Es sind einige Täuflingen in diesem Jahr. Und außerdem feiern wir natürlich auch die zwei Geburtstage, die mit relativer Zuverlässigkeit in die Pfingstferien und damit in die Estartit-Zeit fallen.
Beim Frühstück am nächsten Morgen waren noch nicht alle dabei. Und einigen derer, die sich schon bis zum Kaffee durchgekämpft hatten, sah man die Nacht tatsächlich noch an. Aber es war ein traumhafter Abend am Strand mit Sternenhimmel und Lagerfeuer.
Grottentauchen, Gruppen führen, Richtung korrigieren
Wir packen unsere Taschen für das Tauchboot, und alles deutet darauf hin, dass es nach El Dofí geht – jene legendäre Höhle, deren Eingang von einer kleinen, delfinförmigen Statue markiert ist. Es heißt, wer seine Schnauze berührt, hat Glück – also ein Muss.
Zurück von Dofí Nord sind wir überwältigt: Gleich drei Höhlen liegen an diesem wunderschönen Tauchplatz. Zuerst tauchen wir durch den Tunnel, der direkt am Delfin endet. Auf unserem Weg begleiten uns große Zackenbarsche, Drachenköpfe, Einsiedlerkrebse – und ein leuchtend roter Seestern, der wie ein Farbklecks zwischen den Felsen liegt. Ein Tauchgang voller Stille und Licht, bei dem sich die Sonnenstrahlen mystisch durch die Felsspalten und Höhlengänge brechen. Besonders beeindruckend ist der große Raum, den die Einheimischen ehrfürchtig „Kathedrale“ nennen – mit seinen hohen Wänden und dem flirrenden Licht wirkt er tatsächlich wie ein sakraler Ort unter Wasser.
Wieder an Bord ruft plötzlich jemand: „Mola Mola!“ – und alle stürzen zur Reling. Drei Mondfische sollen an der Wasseroberfläche gesichtet worden sein. Einer winkt mit der Flosse, bevor alle drei langsam wieder in die Tiefe verschwinden. Ein fast magischer Moment.

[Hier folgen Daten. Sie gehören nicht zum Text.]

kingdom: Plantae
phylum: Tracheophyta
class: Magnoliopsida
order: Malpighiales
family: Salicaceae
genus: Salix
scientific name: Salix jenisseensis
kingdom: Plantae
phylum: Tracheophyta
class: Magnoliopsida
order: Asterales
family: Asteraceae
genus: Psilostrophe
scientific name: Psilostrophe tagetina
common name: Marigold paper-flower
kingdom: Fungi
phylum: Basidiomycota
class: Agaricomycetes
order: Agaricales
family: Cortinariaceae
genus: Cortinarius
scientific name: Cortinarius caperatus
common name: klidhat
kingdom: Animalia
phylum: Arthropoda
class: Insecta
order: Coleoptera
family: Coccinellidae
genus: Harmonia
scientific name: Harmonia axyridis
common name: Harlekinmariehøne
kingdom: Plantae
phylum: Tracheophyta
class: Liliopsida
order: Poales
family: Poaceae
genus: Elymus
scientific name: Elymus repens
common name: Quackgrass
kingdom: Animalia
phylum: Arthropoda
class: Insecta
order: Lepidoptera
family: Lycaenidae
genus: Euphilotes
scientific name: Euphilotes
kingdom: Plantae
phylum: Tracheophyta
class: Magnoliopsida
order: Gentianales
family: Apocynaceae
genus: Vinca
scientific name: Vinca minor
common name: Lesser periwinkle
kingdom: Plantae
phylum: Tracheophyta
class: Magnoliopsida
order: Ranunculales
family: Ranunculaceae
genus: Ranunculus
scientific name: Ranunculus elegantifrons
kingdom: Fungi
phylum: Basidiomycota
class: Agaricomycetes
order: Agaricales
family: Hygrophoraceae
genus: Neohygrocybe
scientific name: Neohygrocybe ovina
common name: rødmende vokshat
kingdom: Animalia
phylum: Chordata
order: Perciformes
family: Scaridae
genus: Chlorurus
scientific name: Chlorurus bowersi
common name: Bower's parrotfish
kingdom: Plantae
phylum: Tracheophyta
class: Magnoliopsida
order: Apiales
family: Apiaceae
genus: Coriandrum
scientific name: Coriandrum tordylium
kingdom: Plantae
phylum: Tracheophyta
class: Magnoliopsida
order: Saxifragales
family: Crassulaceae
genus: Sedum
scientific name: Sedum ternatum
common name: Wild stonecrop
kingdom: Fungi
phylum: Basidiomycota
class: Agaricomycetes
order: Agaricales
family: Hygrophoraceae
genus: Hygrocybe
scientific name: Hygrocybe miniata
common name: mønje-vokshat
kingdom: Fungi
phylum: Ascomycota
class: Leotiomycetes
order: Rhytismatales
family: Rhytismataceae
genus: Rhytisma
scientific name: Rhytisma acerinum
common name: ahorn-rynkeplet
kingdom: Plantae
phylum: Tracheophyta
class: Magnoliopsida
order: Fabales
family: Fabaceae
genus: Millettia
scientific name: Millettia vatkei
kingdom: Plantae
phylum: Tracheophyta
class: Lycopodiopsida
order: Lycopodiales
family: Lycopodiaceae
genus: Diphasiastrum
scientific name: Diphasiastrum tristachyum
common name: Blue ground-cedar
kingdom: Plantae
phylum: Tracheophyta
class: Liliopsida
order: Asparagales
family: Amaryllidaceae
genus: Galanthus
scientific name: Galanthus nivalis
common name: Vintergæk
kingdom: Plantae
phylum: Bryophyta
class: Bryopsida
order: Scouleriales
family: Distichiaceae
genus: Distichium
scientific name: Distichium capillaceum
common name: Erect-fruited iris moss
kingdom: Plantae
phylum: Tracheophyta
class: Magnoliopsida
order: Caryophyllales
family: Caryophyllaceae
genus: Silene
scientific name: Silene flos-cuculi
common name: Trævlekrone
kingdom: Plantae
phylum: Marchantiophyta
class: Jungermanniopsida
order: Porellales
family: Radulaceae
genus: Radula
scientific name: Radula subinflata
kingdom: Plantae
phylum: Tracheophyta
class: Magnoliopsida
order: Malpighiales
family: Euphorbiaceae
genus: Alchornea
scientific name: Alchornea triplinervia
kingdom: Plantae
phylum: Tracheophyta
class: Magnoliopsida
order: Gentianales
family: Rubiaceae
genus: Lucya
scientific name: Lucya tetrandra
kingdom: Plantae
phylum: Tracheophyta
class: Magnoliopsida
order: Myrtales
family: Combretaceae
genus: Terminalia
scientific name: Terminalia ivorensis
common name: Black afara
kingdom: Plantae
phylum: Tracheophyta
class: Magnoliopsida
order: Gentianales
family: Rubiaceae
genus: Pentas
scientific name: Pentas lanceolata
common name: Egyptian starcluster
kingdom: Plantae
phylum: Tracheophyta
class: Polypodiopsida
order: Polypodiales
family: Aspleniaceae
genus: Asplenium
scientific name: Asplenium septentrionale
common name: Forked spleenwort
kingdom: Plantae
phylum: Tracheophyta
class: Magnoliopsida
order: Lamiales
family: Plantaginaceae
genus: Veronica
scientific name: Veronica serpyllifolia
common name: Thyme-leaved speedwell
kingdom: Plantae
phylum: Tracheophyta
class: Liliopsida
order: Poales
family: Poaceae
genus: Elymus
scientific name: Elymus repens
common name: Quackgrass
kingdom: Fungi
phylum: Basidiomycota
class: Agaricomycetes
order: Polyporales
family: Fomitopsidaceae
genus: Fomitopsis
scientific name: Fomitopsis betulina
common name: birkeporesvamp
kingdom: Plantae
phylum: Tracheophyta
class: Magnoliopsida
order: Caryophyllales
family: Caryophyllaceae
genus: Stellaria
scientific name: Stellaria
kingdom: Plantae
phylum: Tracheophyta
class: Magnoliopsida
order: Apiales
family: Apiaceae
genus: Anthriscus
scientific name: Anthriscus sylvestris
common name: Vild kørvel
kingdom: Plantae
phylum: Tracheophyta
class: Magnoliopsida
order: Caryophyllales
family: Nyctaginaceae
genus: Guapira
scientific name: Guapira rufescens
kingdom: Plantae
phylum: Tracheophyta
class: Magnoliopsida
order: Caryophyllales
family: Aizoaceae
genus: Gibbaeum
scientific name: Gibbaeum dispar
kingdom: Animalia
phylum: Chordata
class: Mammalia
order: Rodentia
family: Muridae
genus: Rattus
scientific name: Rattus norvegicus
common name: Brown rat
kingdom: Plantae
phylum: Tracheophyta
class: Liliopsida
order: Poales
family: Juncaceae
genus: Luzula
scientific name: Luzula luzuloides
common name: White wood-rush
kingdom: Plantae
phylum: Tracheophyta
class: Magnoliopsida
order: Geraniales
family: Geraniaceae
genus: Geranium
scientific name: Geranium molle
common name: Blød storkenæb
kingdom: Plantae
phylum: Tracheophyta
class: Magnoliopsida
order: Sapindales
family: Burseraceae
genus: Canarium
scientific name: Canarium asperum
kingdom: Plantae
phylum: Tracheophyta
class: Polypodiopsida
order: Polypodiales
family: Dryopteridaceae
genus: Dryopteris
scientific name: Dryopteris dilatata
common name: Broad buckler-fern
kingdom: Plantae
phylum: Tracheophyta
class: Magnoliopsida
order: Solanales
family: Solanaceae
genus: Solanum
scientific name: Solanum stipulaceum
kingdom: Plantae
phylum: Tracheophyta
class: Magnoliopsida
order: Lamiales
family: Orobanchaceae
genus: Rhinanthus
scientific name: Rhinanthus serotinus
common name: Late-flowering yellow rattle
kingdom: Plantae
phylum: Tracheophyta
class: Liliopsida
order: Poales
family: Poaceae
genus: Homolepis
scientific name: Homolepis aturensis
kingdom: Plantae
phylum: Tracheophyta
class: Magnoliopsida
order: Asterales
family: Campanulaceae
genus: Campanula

Ein weiteres Highlight war in diesem Jahr La Vaca – ein anspruchsvoller Tauchplatz mit Höhlen und Durchgängen. TeilnehmerInnen des Grottentauch-Sonderbrevets übernahmen dabei selbst die Führung.
An Land – und nun?
Auch ein kleiner Ausflug durch die Innenstadt lohnt sich. An einem Nachmittag haben wir Pause gemacht und sind ein bisschen bummeln gegangen. Kleine Lädchen wechseln sich ab mit Eisdielen und Cafés. Im mediterranen Ambiente einen Kaffee genießen, gemütlich plaudern und natürlich auch das ein oder andere Souvenir mitnehmen.
Und immer gibt es etwas zu feiern – Bei einem Jubiläum, einem runden Tauchgang oder auch einem neuen Stern wird angestoßen und gesungen. Tatsächlich hatten wir jeden Abend einen solchen Anlass. Wir haben jetzt also viel Training für ein Patsch-Nass-Brevet, das man eigentlich unbedingt einführen müsste.
Am letzten Abend sitzen wir wieder zusammen, loggen unsere Tauchgänge, erzählen die besten Geschichten nochmal. So wie das Ende eines Tauchgangs: Da fanden sich die Gruppen nach und nach wieder zusammen und nahmen Kurs auf das Boot – nur leider in die falsche Richtung. Silke löste das pragmatisch: Kurzer Blick über Wasser, 180°-Wendung und schon passt’s. Oder die Geschichte wie der „McGyver“ unserer Tauchbasis mal eben einen kaputten Atemregler auf dem Boot repariert. Ich selbst freute mich besonders über einen leuchtend gestreiften Plattwurm, den ich bei den Ferranelles gesehen habe. Und alle finden: Das war eine besondere Woche.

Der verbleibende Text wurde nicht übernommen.